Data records
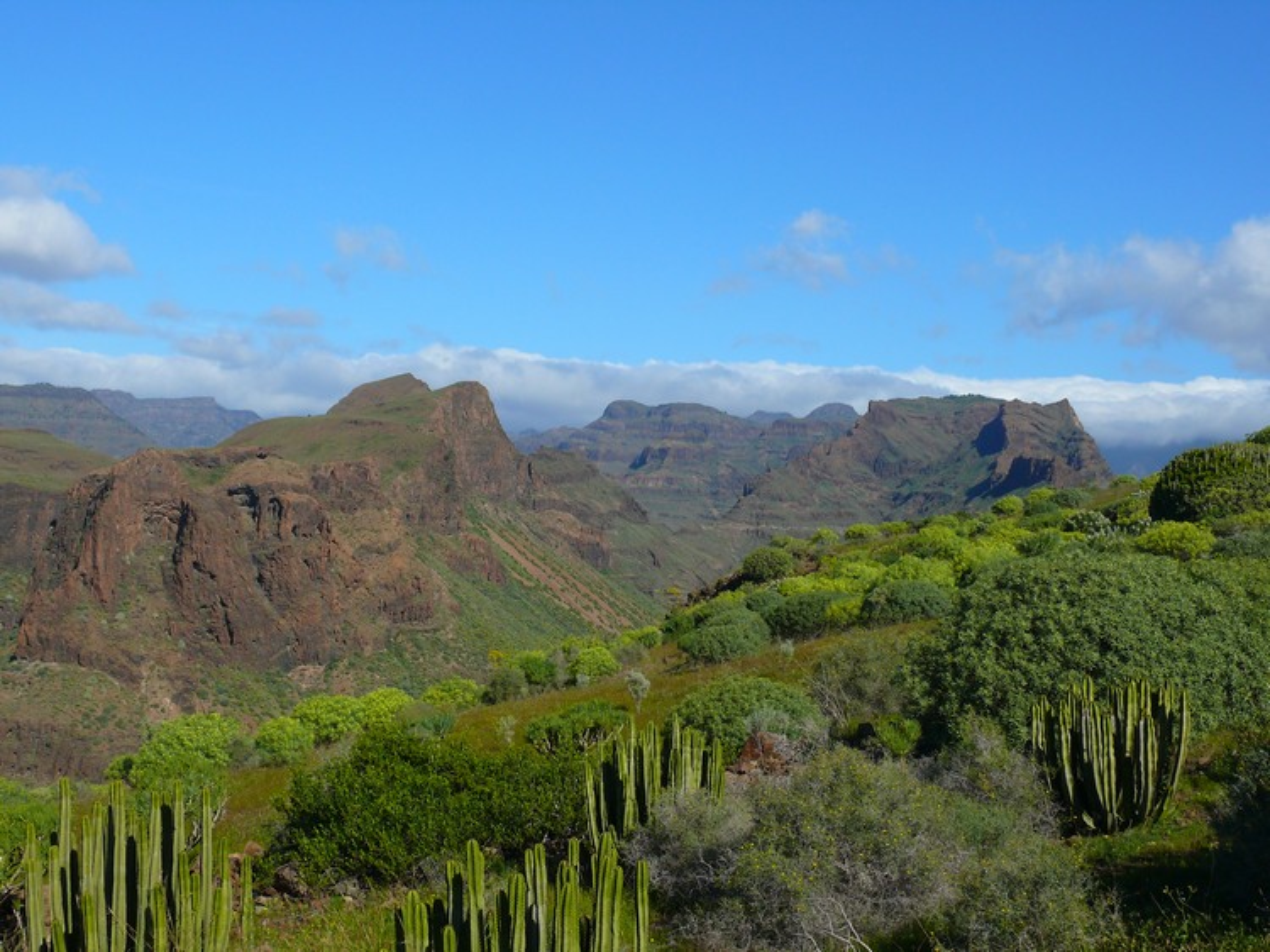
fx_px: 1504
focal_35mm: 41
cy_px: 476
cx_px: 635
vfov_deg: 35.1
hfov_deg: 45.8
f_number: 5.6
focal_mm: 8.7
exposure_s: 1/250
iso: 100
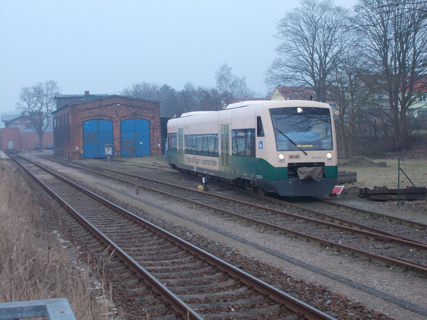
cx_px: 214
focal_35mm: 58
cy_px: 160
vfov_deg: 25.2
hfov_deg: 33.2
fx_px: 715
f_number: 4.9
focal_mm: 10.3
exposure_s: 1/30
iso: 125
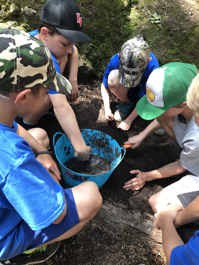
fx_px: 215
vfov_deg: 63.4
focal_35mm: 28
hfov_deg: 49.7
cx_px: 100
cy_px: 132
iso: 25
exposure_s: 1/31
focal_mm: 3.99
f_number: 1.8
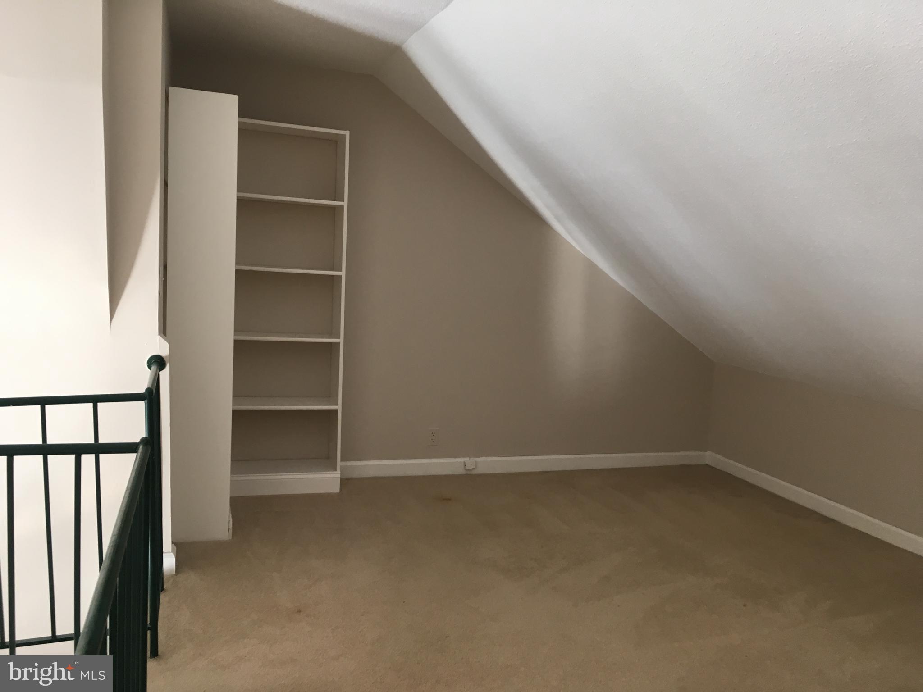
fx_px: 773
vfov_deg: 48.2
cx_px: 462
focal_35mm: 29
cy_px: 346
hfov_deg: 61.7
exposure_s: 1/30
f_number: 2.2
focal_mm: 4.15
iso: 50
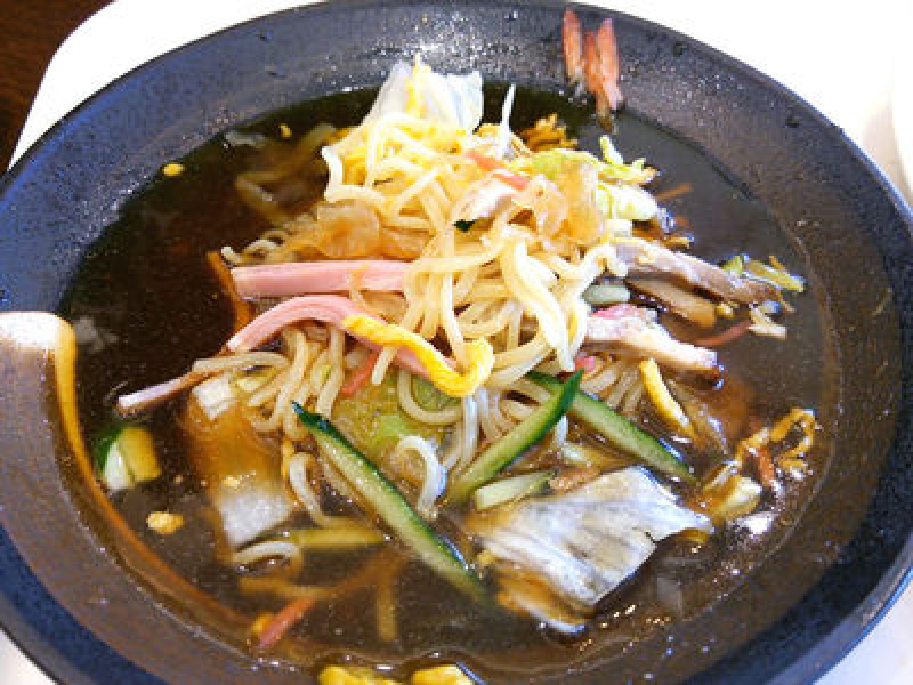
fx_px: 791
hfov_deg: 60.0
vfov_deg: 46.8
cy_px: 342
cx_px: 456
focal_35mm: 30
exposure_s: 1/44
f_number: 1.94
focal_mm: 4.06
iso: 80
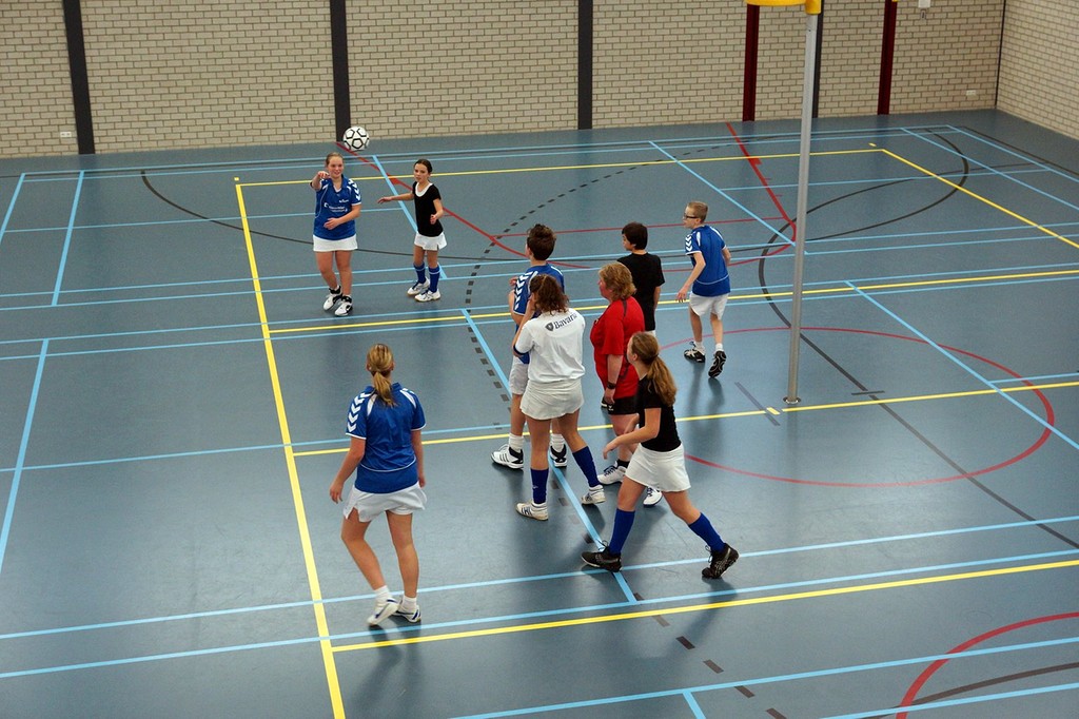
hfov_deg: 37.9
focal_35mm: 52
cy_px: 360
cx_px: 540
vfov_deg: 25.7
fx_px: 1573
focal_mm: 35
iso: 1250
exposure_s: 1/200
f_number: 4
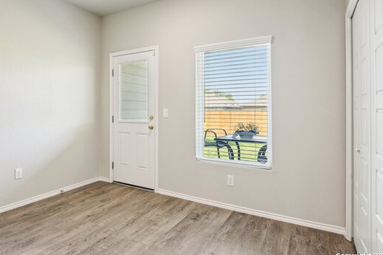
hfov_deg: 78.0
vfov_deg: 57.0
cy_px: 113
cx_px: 160
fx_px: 234
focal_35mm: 22
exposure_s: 1/20
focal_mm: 18
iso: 500
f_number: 8
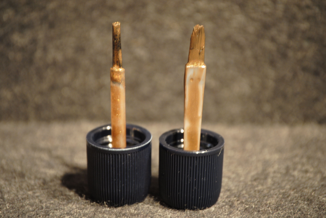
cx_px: 163
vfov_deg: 5.6
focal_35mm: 248
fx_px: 2244
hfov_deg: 8.3
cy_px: 109
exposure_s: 1/8
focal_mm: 165
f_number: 5.3
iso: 400
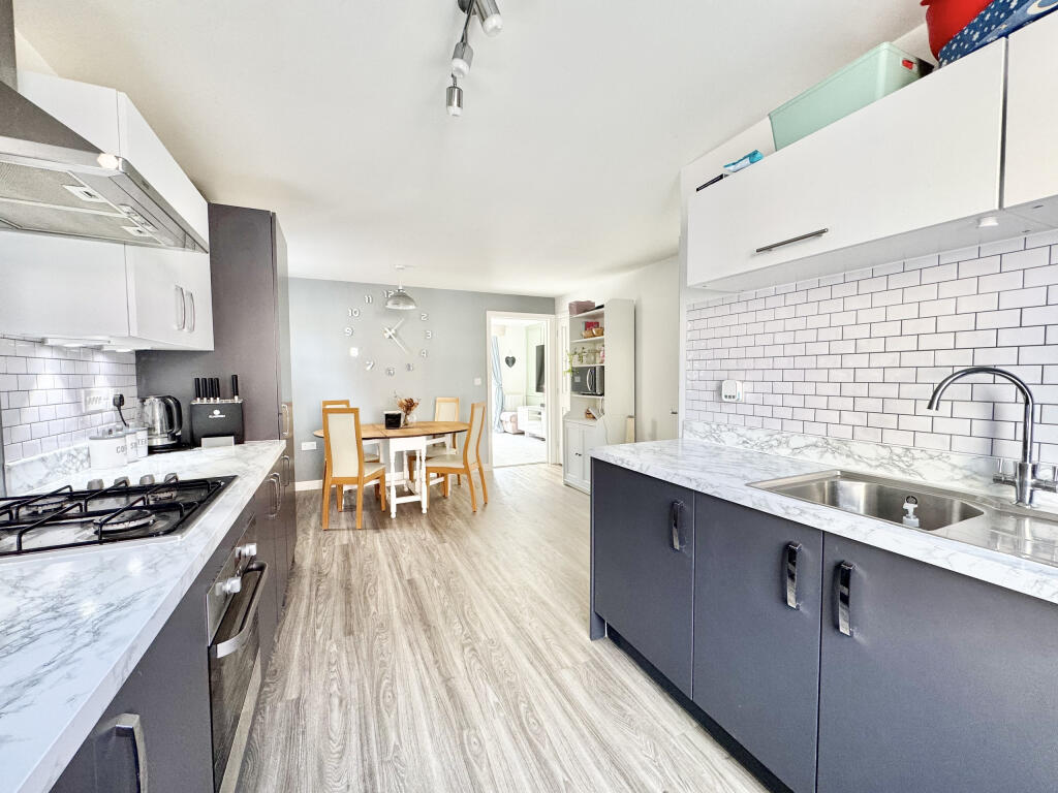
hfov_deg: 102.1
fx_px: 428
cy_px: 396
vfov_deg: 85.7
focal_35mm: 14
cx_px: 529
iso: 160
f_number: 2.2
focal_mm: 2.22
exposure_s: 1/99
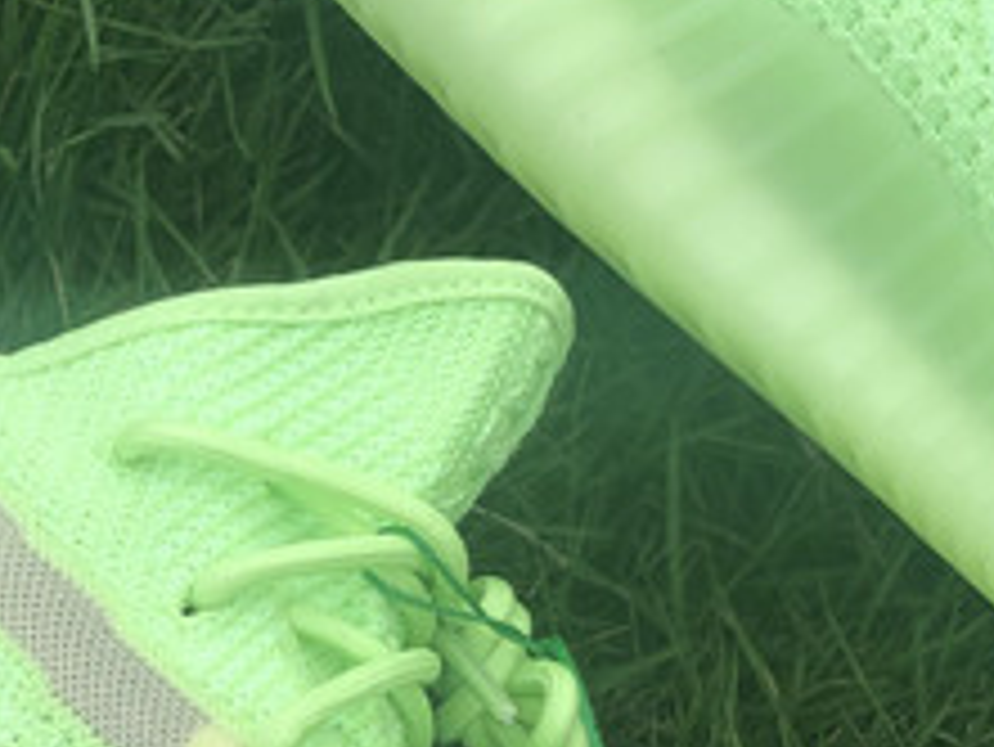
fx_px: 4999
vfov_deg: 8.5
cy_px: 569
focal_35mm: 174
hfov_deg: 11.3
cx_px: 639
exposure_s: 1/120
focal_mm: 6
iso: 16
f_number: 2.4
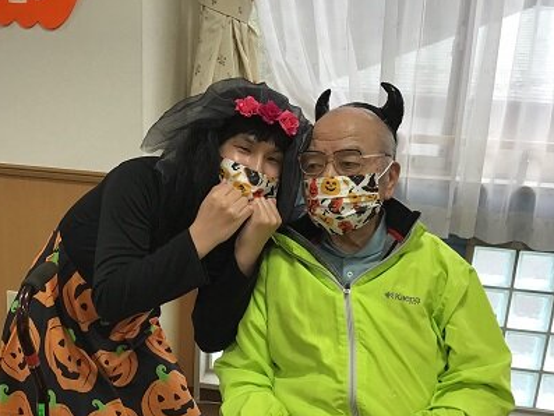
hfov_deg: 47.8
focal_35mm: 39
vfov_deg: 36.7
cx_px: 268
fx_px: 624
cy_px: 256
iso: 32
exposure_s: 1/40
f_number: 2.4
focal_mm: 3.3
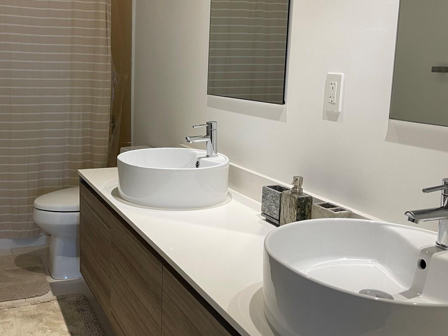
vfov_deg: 36.7
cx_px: 142
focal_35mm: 39
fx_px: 505
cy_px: 138
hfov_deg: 47.0
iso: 80
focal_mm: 5.1
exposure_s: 1/60
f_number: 1.6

— Task statement —
Every record must be copied exactly, with images dropped from the result.

— Task output —
fx_px: 1504
focal_35mm: 41
cy_px: 476
cx_px: 635
vfov_deg: 35.1
hfov_deg: 45.8
f_number: 5.6
focal_mm: 8.7
exposure_s: 1/250
iso: 100
cx_px: 214
focal_35mm: 58
cy_px: 160
vfov_deg: 25.2
hfov_deg: 33.2
fx_px: 715
f_number: 4.9
focal_mm: 10.3
exposure_s: 1/30
iso: 125
fx_px: 215
vfov_deg: 63.4
focal_35mm: 28
hfov_deg: 49.7
cx_px: 100
cy_px: 132
iso: 25
exposure_s: 1/31
focal_mm: 3.99
f_number: 1.8
fx_px: 773
vfov_deg: 48.2
cx_px: 462
focal_35mm: 29
cy_px: 346
hfov_deg: 61.7
exposure_s: 1/30
f_number: 2.2
focal_mm: 4.15
iso: 50
fx_px: 791
hfov_deg: 60.0
vfov_deg: 46.8
cy_px: 342
cx_px: 456
focal_35mm: 30
exposure_s: 1/44
f_number: 1.94
focal_mm: 4.06
iso: 80
hfov_deg: 37.9
focal_35mm: 52
cy_px: 360
cx_px: 540
vfov_deg: 25.7
fx_px: 1573
focal_mm: 35
iso: 1250
exposure_s: 1/200
f_number: 4
hfov_deg: 78.0
vfov_deg: 57.0
cy_px: 113
cx_px: 160
fx_px: 234
focal_35mm: 22
exposure_s: 1/20
focal_mm: 18
iso: 500
f_number: 8
cx_px: 163
vfov_deg: 5.6
focal_35mm: 248
fx_px: 2244
hfov_deg: 8.3
cy_px: 109
exposure_s: 1/8
focal_mm: 165
f_number: 5.3
iso: 400
hfov_deg: 102.1
fx_px: 428
cy_px: 396
vfov_deg: 85.7
focal_35mm: 14
cx_px: 529
iso: 160
f_number: 2.2
focal_mm: 2.22
exposure_s: 1/99
fx_px: 4999
vfov_deg: 8.5
cy_px: 569
focal_35mm: 174
hfov_deg: 11.3
cx_px: 639
exposure_s: 1/120
focal_mm: 6
iso: 16
f_number: 2.4
hfov_deg: 47.8
focal_35mm: 39
vfov_deg: 36.7
cx_px: 268
fx_px: 624
cy_px: 256
iso: 32
exposure_s: 1/40
f_number: 2.4
focal_mm: 3.3
vfov_deg: 36.7
cx_px: 142
focal_35mm: 39
fx_px: 505
cy_px: 138
hfov_deg: 47.0
iso: 80
focal_mm: 5.1
exposure_s: 1/60
f_number: 1.6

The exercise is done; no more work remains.